Omit every picture and write out the rest of the records exactly.

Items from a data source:
=== Begin Enclosure ===

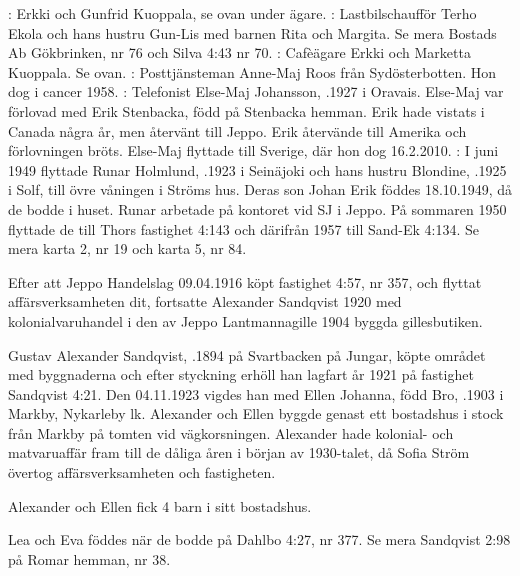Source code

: 
:  Erkki och Gunfrid Kuoppala, se ovan under ägare.
:  Lastbilschaufför Terho Ekola och hans hustru Gun-Lis med barnen Rita och Margita. Se mera Bostads Ab Gökbrinken, nr 76 och Silva 4:43 nr 70.
:  Cafèägare Erkki och Marketta Kuoppala. Se ovan.
:  Posttjänsteman Anne-Maj Roos från Sydösterbotten. Hon dog i cancer 1958.
:  Telefonist Else-Maj Johansson, .1927 i Oravais. Else-Maj var förlovad med Erik Stenbacka, född på Stenbacka hemman. Erik hade vistats i Canada några år, men återvänt till Jeppo. Erik återvände till Amerika och förlovningen bröts. Else-Maj flyttade till Sverige, där hon dog 16.2.2010.
:  I juni 1949 flyttade Runar Holmlund, .1923 i Seinäjoki och hans hustru Blondine, .1925 i Solf, till övre våningen i Ströms hus. Deras son Johan Erik föddes 18.10.1949, då de bodde i huset. Runar arbetade på kontoret vid SJ i Jeppo. På sommaren 1950 flyttade de till Thors fastighet 4:143 och därifrån 1957 till Sand-Ek 4:134. Se mera karta 2, nr 19 och karta 5, nr 84.


Efter att Jeppo Handelslag 09.04.1916 köpt fastighet 4:57, nr	357, och flyttat affärsverksamheten dit, fortsatte Alexander Sandqvist	1920 med kolonialvaruhandel i den av Jeppo Lantmannagille 1904 byggda gillesbutiken.

Gustav Alexander Sandqvist, .1894 på Svartbacken på	Jungar, köpte området med byggnaderna och efter styckning	erhöll han lagfart år 1921 på fastighet Sandqvist 4:21. Den 04.11.1923 vigdes han med Ellen Johanna, född Bro, .1903 i Markby, Nykarleby lk. 	Alexander och Ellen byggde genast ett bostadshus i stock från Markby på 	tomten vid vägkorsningen. Alexander hade kolonial- och matvaruaffär fram till de 	dåliga åren i början av 1930-talet, då Sofia Ström övertog	affärsverksamheten och fastigheten.

Alexander och Ellen fick 4 barn i sitt bostadshus.
\begin{jhchildren}
  \item {}
  \item {}
  \item {}
  \item {}
\end{jhchildren}
Lea och Eva föddes när de bodde på Dahlbo 4:27, nr 377. Se mera Sandqvist 2:98 på Romar hemman, nr 38.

=== End Enclosure ===

__FINAL ANSWER__:
Source code

: 
:  Erkki och Gunfrid Kuoppala, se ovan under ägare.
:  Lastbilschaufför Terho Ekola och hans hustru Gun-Lis med barnen Rita och Margita. Se mera Bostads Ab Gökbrinken, nr 76 och Silva 4:43 nr 70.
:  Cafèägare Erkki och Marketta Kuoppala. Se ovan.
:  Posttjänsteman Anne-Maj Roos från Sydösterbotten. Hon dog i cancer 1958.
:  Telefonist Else-Maj Johansson, .1927 i Oravais. Else-Maj var förlovad med Erik Stenbacka, född på Stenbacka hemman. Erik hade vistats i Canada några år, men återvänt till Jeppo. Erik återvände till Amerika och förlovningen bröts. Else-Maj flyttade till Sverige, där hon dog 16.2.2010.
:  I juni 1949 flyttade Runar Holmlund, .1923 i Seinäjoki och hans hustru Blondine, .1925 i Solf, till övre våningen i Ströms hus. Deras son Johan Erik föddes 18.10.1949, då de bodde i huset. Runar arbetade på kontoret vid SJ i Jeppo. På sommaren 1950 flyttade de till Thors fastighet 4:143 och därifrån 1957 till Sand-Ek 4:134. Se mera karta 2, nr 19 och karta 5, nr 84.


Efter att Jeppo Handelslag 09.04.1916 köpt fastighet 4:57, nr	357, och flyttat affärsverksamheten dit, fortsatte Alexander Sandqvist	1920 med kolonialvaruhandel i den av Jeppo Lantmannagille 1904 byggda gillesbutiken.

Gustav Alexander Sandqvist, .1894 på Svartbacken på	Jungar, köpte området med byggnaderna och efter styckning	erhöll han lagfart år 1921 på fastighet Sandqvist 4:21. Den 04.11.1923 vigdes han med Ellen Johanna, född Bro, .1903 i Markby, Nykarleby lk. 	Alexander och Ellen byggde genast ett bostadshus i stock från Markby på 	tomten vid vägkorsningen. Alexander hade kolonial- och matvaruaffär fram till de 	dåliga åren i början av 1930-talet, då Sofia Ström övertog	affärsverksamheten och fastigheten.

Alexander och Ellen fick 4 barn i sitt bostadshus.
\begin{jhchildren}
  \item {}
  \item {}
  \item {}
  \item {}
\end{jhchildren}
Lea och Eva föddes när de bodde på Dahlbo 4:27, nr 377. Se mera Sandqvist 2:98 på Romar hemman, nr 38.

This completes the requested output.